* Required work
1) Summarize the article excerpt in two sentences.
2) Echo the part of the article excerpt that starts at the words "But it was a" and stops after the words "longer shelf life.".

=== Quoted passage ===

But it was a human that actually launched Dr. Herthel’s idea into a more profitable direction. A chemotherapy patient actually ate the feed, and found her condition improved. Dr. Herthel then set about making an all-natural wellness food that would be palatable to humans. Mark and his younger brother were the guinea pigs.

Today, that health food is known as Platinum Performance, which the company manufactures in Buellton and sells and ships directly from its website (www.platinumperformance.net) so it doesn’t have to add preservatives that would give it a longer shelf life.

The younger Herthel, who is now developing a catalog for Platinum Performance, said that ideas for the company "kept popping into his head" as he sat in agriculture business class.

Platinum Performance is available in equine, canine, and feline product lines available through veterinarians. The human wellness formula is currently available on line, and will be available by catalog soon. It comes in a powdered form, and in bars.

The company’s break came when Olympic swimming coach Mike Bottom, now at Cal-Berkeley offered a Platinum Performance bar to former gold medalist Gary Hall Jr.

Hall, 24, had just been diagnosed with type 1 diabetes and was struggling to balance his body chemistry. He had also been told by doctors that he would never compete again.

The star athlete credits Platinum Performance with helping him balance his nutrition and improve his health. He plans to compete in the next Olympics.

Hall’s endorsement brought national attention to Platinum Performance, forcing Herthel to keep expanding its production and marketing while still writing his college business plan.

www.centralcoastlinks.com

Even though he only graduated from Cal Poly last May, entrepreneur Erinn Taylor was last week’s guest speaker at the San Luis Obispo Downtown Business Association’s monthly meeting. He pitched his latest business, Central Coast Links–an on-line local business directory complete with pictures, maps, even daily weather reports, which local businesses can participate in for $60 a year.

This is the third business for Taylor, who still keeps two other balls in the air.

He started as a web site designer as a sophomore at Cal Poly. But the business that really got him going was PolyInteractive, the company he founded with fellow students Chris Fargo, Shane Forster, and Ryan O’Leary. Polyinteractive develops specialized, integrated, e-commerce software.

Taylor said that he is glad he started PolyInteractive while still in school. Not only was he able to hook up with finance wizard Fargo, the team also recruited sophomore Shane Foster, a Microsoft expert and mechanical engineering student who’d already had years of experience working for an Internet software provider. Also on the team is computer science major Ryan O’Leary, an expert in Unix systems. (Chris Mohler, a Cal Poly grad and the firm’s first marketing manager, has since left for other ventures).

=== Supplied data ===

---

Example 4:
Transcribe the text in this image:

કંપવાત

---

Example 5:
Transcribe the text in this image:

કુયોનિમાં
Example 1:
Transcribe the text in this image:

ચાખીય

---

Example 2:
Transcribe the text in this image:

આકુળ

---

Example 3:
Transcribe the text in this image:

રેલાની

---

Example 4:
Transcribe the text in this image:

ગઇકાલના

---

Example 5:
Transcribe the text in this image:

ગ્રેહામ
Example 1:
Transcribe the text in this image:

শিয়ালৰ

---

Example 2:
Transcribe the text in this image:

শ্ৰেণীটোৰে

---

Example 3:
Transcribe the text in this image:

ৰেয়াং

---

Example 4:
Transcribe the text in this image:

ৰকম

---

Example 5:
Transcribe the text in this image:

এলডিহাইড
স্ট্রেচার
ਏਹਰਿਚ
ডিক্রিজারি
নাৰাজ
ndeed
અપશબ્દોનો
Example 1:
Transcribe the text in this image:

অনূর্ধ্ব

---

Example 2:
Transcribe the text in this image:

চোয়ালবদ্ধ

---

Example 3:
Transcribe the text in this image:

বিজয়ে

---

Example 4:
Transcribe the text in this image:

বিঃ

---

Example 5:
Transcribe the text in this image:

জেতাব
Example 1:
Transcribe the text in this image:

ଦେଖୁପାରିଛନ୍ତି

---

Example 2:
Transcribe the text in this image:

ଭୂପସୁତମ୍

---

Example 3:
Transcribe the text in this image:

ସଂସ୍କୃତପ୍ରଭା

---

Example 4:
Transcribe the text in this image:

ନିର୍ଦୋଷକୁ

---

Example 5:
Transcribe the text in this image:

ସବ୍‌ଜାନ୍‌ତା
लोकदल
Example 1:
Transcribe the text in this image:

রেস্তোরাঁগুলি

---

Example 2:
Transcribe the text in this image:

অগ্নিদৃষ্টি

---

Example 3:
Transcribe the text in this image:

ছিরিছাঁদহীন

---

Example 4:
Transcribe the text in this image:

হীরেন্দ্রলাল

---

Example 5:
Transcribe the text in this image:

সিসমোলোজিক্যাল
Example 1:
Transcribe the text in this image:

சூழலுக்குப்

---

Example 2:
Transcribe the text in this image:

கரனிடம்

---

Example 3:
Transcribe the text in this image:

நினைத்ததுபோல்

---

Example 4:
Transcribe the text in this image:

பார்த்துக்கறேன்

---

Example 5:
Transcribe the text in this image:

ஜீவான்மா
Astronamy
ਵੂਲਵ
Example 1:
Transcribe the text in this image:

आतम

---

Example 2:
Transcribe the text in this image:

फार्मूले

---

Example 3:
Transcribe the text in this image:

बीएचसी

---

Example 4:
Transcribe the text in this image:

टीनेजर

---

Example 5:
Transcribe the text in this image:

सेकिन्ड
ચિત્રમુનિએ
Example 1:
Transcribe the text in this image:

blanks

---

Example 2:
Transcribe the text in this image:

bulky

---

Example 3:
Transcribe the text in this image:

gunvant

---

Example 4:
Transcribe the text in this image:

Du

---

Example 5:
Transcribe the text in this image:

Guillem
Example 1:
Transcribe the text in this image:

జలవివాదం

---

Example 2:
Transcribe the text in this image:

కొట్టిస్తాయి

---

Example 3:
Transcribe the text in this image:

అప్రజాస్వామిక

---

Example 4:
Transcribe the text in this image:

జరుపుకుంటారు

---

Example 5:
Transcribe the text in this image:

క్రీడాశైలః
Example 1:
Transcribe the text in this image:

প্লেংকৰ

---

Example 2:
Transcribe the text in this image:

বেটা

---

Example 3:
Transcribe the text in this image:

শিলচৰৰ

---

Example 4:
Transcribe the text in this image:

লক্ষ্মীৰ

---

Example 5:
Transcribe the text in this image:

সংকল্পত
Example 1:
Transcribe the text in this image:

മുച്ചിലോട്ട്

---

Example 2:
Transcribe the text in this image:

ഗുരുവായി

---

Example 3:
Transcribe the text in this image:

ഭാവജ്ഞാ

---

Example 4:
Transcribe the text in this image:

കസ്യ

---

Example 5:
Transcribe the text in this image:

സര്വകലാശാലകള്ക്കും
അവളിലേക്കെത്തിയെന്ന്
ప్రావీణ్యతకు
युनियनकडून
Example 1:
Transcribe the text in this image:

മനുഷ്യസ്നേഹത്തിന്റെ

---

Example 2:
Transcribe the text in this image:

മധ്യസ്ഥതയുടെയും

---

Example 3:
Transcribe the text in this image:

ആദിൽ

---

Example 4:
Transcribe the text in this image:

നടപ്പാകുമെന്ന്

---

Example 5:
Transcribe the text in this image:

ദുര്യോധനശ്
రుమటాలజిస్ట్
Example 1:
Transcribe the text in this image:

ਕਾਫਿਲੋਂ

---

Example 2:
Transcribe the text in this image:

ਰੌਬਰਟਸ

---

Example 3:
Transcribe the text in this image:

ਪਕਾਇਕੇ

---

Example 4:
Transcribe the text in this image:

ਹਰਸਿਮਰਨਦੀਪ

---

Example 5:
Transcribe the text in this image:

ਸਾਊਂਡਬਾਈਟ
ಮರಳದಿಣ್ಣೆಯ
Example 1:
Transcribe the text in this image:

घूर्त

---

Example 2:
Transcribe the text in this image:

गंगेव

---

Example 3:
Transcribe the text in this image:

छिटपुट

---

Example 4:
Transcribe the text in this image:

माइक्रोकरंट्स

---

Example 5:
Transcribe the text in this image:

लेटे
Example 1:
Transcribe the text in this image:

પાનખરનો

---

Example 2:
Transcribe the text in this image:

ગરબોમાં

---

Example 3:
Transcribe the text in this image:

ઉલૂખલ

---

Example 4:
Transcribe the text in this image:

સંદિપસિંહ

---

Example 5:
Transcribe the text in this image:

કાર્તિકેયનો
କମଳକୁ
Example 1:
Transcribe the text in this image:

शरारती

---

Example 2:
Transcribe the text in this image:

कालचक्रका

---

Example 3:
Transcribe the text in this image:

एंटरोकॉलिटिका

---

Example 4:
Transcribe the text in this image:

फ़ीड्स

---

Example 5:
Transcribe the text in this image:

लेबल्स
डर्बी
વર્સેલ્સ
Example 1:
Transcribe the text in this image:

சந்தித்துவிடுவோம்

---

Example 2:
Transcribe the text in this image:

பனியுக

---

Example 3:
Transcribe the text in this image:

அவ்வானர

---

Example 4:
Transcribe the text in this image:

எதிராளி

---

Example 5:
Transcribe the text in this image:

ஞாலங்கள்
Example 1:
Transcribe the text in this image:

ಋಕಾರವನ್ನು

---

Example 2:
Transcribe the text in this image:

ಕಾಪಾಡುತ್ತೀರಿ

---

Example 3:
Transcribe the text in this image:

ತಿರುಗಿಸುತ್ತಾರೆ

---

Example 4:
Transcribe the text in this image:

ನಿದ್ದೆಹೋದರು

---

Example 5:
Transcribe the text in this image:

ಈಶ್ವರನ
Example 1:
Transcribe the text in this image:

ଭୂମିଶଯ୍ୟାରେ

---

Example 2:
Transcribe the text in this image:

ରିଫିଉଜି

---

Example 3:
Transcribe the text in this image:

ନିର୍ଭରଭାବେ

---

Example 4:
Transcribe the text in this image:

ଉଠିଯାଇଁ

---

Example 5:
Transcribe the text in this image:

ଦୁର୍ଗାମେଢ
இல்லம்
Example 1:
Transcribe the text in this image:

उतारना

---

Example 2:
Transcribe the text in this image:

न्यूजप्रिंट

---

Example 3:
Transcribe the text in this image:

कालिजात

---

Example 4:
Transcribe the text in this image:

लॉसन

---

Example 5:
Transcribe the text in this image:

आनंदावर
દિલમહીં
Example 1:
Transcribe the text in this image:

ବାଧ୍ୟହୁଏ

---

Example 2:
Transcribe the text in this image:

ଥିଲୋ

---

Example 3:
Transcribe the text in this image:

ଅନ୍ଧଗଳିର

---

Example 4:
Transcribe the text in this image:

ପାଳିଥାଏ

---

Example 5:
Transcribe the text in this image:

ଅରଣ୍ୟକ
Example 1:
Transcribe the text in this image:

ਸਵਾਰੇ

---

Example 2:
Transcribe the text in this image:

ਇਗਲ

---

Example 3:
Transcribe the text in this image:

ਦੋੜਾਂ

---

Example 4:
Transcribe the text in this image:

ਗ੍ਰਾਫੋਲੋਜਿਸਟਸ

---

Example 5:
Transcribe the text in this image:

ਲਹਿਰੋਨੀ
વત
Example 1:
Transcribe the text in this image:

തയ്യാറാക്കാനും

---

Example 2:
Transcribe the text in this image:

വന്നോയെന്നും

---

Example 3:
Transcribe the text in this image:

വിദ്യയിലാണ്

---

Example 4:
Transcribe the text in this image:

===

* Solutions by task
1) After a chemotherapy patient ate the feed and found her condition improved, Dr. Herthel developed an all-natural wellness food for humans, now sold as Platinum Performance, which drew national attention when former gold medalist Gary Hall Jr. credited it with helping him balance his nutrition after a type 1 diabetes diagnosis. Recent Cal Poly graduate Erinn Taylor, who also founded the e-commerce software company PolyInteractive, pitched his online local business directory, Central Coast Links, at the San Luis Obispo Downtown Business Association's monthly meeting.

2)
But it was a human that actually launched Dr. Herthel’s idea into a more profitable direction. A chemotherapy patient actually ate the feed, and found her condition improved. Dr. Herthel then set about making an all-natural wellness food that would be palatable to humans. Mark and his younger brother were the guinea pigs.

Today, that health food is known as Platinum Performance, which the company manufactures in Buellton and sells and ships directly from its website (www.platinumperformance.net) so it doesn’t have to add preservatives that would give it a longer shelf life.